Although I’ve written a lot of posts lately on DIY projects and small frivolous details, Mr. Wallaby and I also spent a lot of time preparing for our life together. After all, it’s ultimately about the marriage, not the wedding, right?! Whenever we’re with married couples we seek out their advice for maintaining a healthy relationship that lasts. We look up to both of our sets of parents who are happily married after around 30 years. (Even more rare—my grandparents were married almost 60 years before my grandpa passed away! How sweet is that?!) And when we found out that my church offers pre-marriage classes and counseling, we gladly signed up.

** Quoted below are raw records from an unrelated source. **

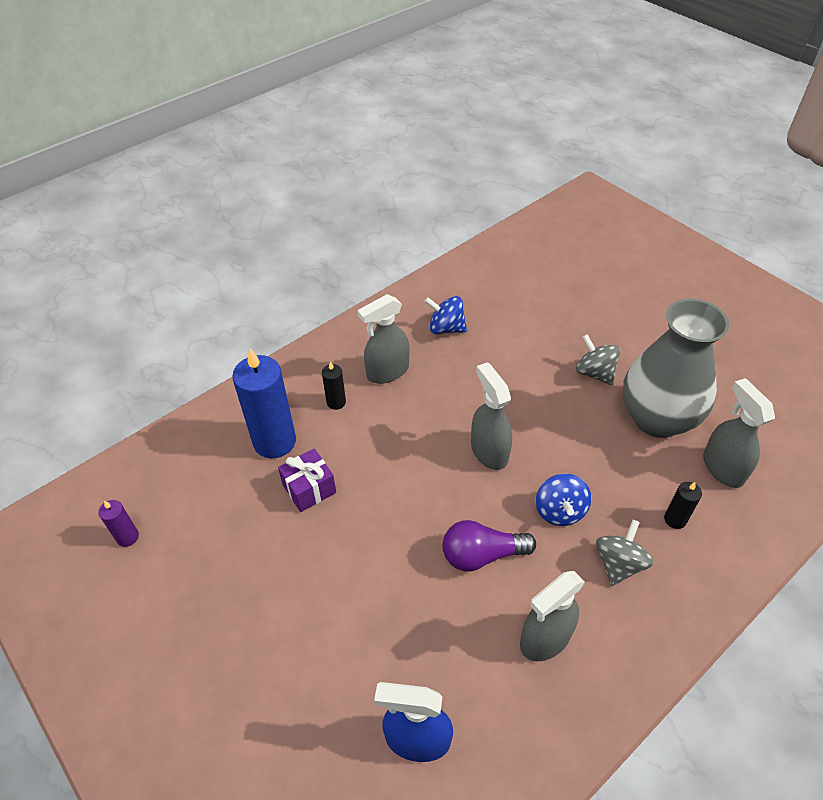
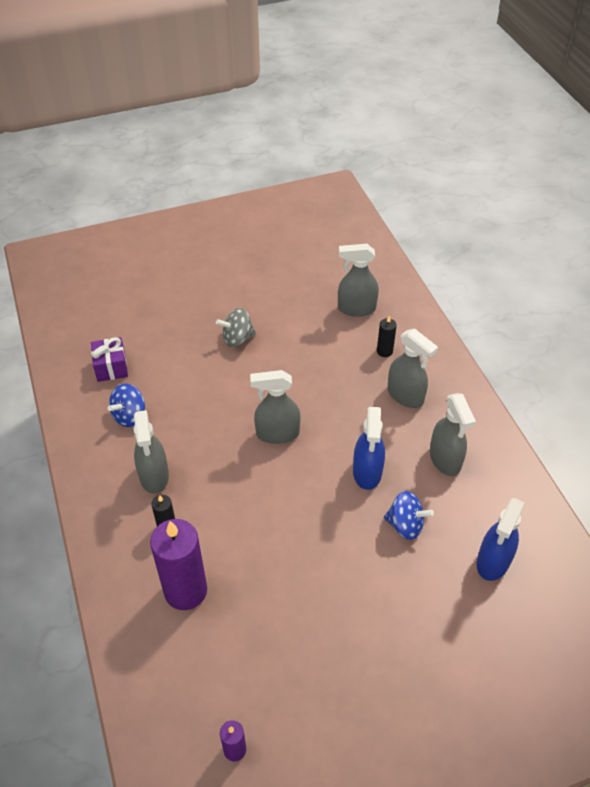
camera: 70 degrees left, 0 degrees up
(274, 441) = (185, 591): blue candle -> purple candle
(309, 489) = (252, 575): purple gift -> purple gift (111, 367)
(481, 555) = (367, 472): purple light bulb -> blue spray bottle
(560, 511) = (350, 411): blue spinning top -> blue spinning top (405, 525)
(619, 564) = (405, 396): grey spinning top -> grey spray bottle
(657, 418) = (299, 323): grey vase -> none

I attend a Presbyterian church, and the church offers a “Looking Toward Marriage” class twice a year. The class lasts six weeks, and it is designed to help engaged couples prepare for the hurdles of marriage: family-of-origin differences, finances, intimacy, the spiritual covenant, parenting, etc. Even though Mr. Wallaby and I felt like we had discussed everything (joint finances! three kids someday! retire early! Christmas traditions!) we learned so much from those six classes. Each week a different couple from the church spoke about a particular topic, so we heard from a pretty varied sample of couples with totally different experiences and advice. We even had a binder with “homework assignments,” which kept the discussions flowing at home too. The last week, the couple that coordinated the whole class hosted a dinner party at their house, and we met several married couples who are graduates from the “Looking Toward Marriage” class. I thought it was awesome to hear how the class helped them work out some of their issues and prepare for some of the challenges that would arise in their first few years of marriage.

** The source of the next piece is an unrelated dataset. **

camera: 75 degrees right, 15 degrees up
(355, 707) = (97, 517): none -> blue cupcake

We also started doing premarital counseling with the pastor who will marry us. We met with him several times to discuss our relationship, as well as the details of the ceremony. He is a great husband and father, and we’ve received so much wisdom from him. He also gave us great confidence that, yes, we were ready to get hitched, and we can and will work out anything that comes our way. Every time we met with him, he asked us to list 10 things we love about one another, and then he asked us what will change when we are married.
Here are a few thoughts that came to mind each time I was asked these questions: Mr. W is one of the most loyal, steadfast people I know. He is committed to anything he takes on, he is always seeking new knowledge and self-improvement, he is a total family man, and he showers me with love. He is filled with passion, and I know that he wouldn’t hurt a fly. He shares the same love for other people and for the environment that I do, and he is my biggest cheerleader (cheer…man?) whenever I set to accomplish something. He will never complain if I burn the spaghetti, and he makes sure I pack earplugs for loud concerts and sports games. (I suffer from terrible tinnitus.) Yet, although we were 100% committed to each other then, once we were married, we would become one and make a spiritual commitment to one another, till death do us part. We were about to move in together—so logistically a lot of things would change!—and we would continue our quest to keep one another happy and fulfilled. And I am sure that it will be worth the ride.
Mr. Wallaby, I love you to the ends of the earth and back, and I counted down the days and hours until I could marry you.
A perfect afternoon / Personal photo
What will change when you get married? Or, married bees, what has changed since you tied the knot?